Please enlighten me!

----------


## barney118

Mate, you need to start with your local authorities on OB, here in Australia each state has different requirements. Basically we attend a 2 day course at TAFE (education place) and pay some fees to govt dept to get a permit to owner build. Apply to local govt for permit which requires specific plans and details of what you are building. By this stage you already could have forked out $10k in fees to start the ball rolling. 
The other part of your question "banks" yes they hate the OB because we are considered a risk of not finishing the job, spending on something else, no insurances etc (which is another argument). The banks can value your place to whatever they want, basically they assume you will fail and they want to recover what you owe them so thats as good as the valuation gets regardless of how much you might save in labour costs, so you need to include these in your estimates to the bank and that way the valuation will come back better.

----------


## Paternoster

So,if the bank agrees,they pay you basically the whole amount in "one shot"?I contacted a kit home company a while ago and they had a "road map" from start to finish.It was talking about a step by step increasing financial burden (which was already somewhat scary,considered renting cost in Albany,WA) but than I read about others and their experience,juggling big numbers and didn´t make it sound like the financial plan could be done as previous said.
Another thing would be,that I have to do most of my work myself or otherwise I would be better off just buying something ready (with all it´s downs).I will have roughly $60000 to put down on a mortgage and I have plenty experience in renovating houses (down to the studs) as I did that with two houses here. 
That´s my house in Bienfait,after I finished it  
From the street  
My house in Estevan (which I still ow and sell right now) right after I bought it in 2008:  
Extending the roof with 2X10 to 14" in order to be able to install a 12" insulation (R40)  
Gutting of the second floor and installation of new separation walls (the old ones were done improper and room sizes were odd as well) including re wiring etc   
The "kitchen" (I wouldn´t really have called it that)  
That was made after I installed new kitchen cabinets,but hadn´t finished the walls yet.  
So,I am well prepared to tackle pretty much every job that might come at me,only limitation would be regulations (and of course I wouldn´t touch that).How does it work with electrical wiring?Here,you get a permit and have (after being done with it) the building inspector check and pass your job.Is there something similar in OZ too? 
Cheers

----------


## Wavenut

Paternoster - my advice would be to look into the insurance requirements as alot of people in my area are now getting stuck trying to sell their homes within the six years post occupancy certificate issue.
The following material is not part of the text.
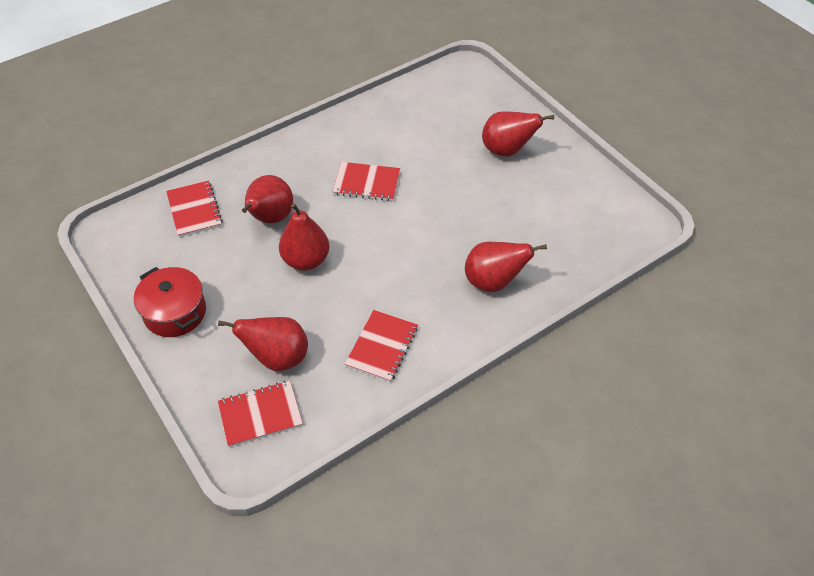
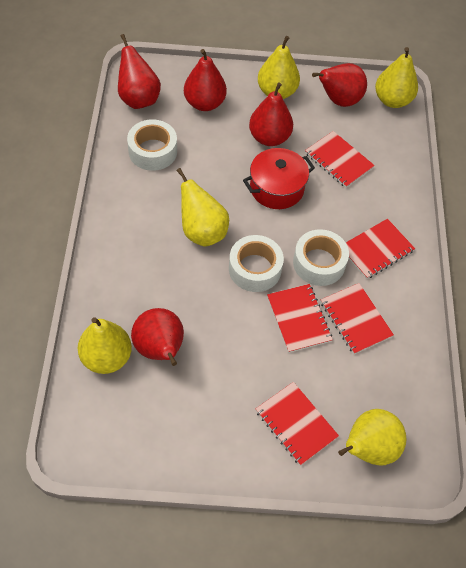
red notebook: 4 -> 5
white tape: 0 -> 3
yellow pear: 0 -> 5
Whats happening is the banks are not lending enough to the purchasers on the basis that it was an owner builders construction and the original owner builders are responsible for holding the insurance to cover anything wrong with the house for 6 years. There is nothing stopping the original owner builders canceling their insurance post sale and therefore the banks are not lending to anyone within the 6 year post completion.

----------


## Bloss

Good to look at OP's location - a few issues that Aussies might not be across . . . :Rolleyes:

----------


## Paternoster

> Good to look at OP's location - a few issues that Aussies might not be across . . .

  Well,as I stated,I (or we as family) intend to move to Australia by the end of the year.As for our options:Albany,WA has (as almost every place in OZ right now) a housing boom going on,making buying a house a very difficult thing to do.Houses in lockyer are cheaper (3 BR for around $200K),but the location isn´t as desirable.Houses in Yakamia are prohibitively expensive,running easily at $250 to $350K ,making it impossible to own one as starter home.
What p*es me off in particular is,that at $200K you still get just a fixer-upper,looking at 50 year old kitchen cabinets or/and out dated bathroom,windows etc so one has to spend another **K to fix it up to standard.
That´s where the owner building comes into play:if I can own a house for nearly the same amount,but everything is new and won´t give me trouble for the next 30 odd years...what would you do? 
Cheers from Canada (still)

----------


## Bloss

Ah - sorry - missed that moving bit! If you are a handy DIYer as you seem to be it will generally still be better value for you to buy an older house and gradually DIY the renovation than to buy new. So long so you understand the impact on your life and your family when doing so. Really a personal choice - at my stage of life I'm more likely to build new, but that's mainly because a) I can afford to, and b) because the next house I build for myself will be the last one and will be at least zero energy or energy positive ie: will export more energy than it uses (including its embedded energy). But that's just me - different strokes as they say . . .

----------


## Paternoster

OK,no trouble (I guess I should have repeated my statement regarding my ambition to move to OZ in this post as well),
so,from your point of view,it is more advisable to buy rather than to build?That does match what others have stated so far in other posts.I guess I will take your advise and safe myself the trouble related to OB a house.As far as renovations go,I have to say my wife isn´t very keen about them,but would rather accept that than to live in a camper van for x amount of months.
Thanks for the advise 
Cheers

----------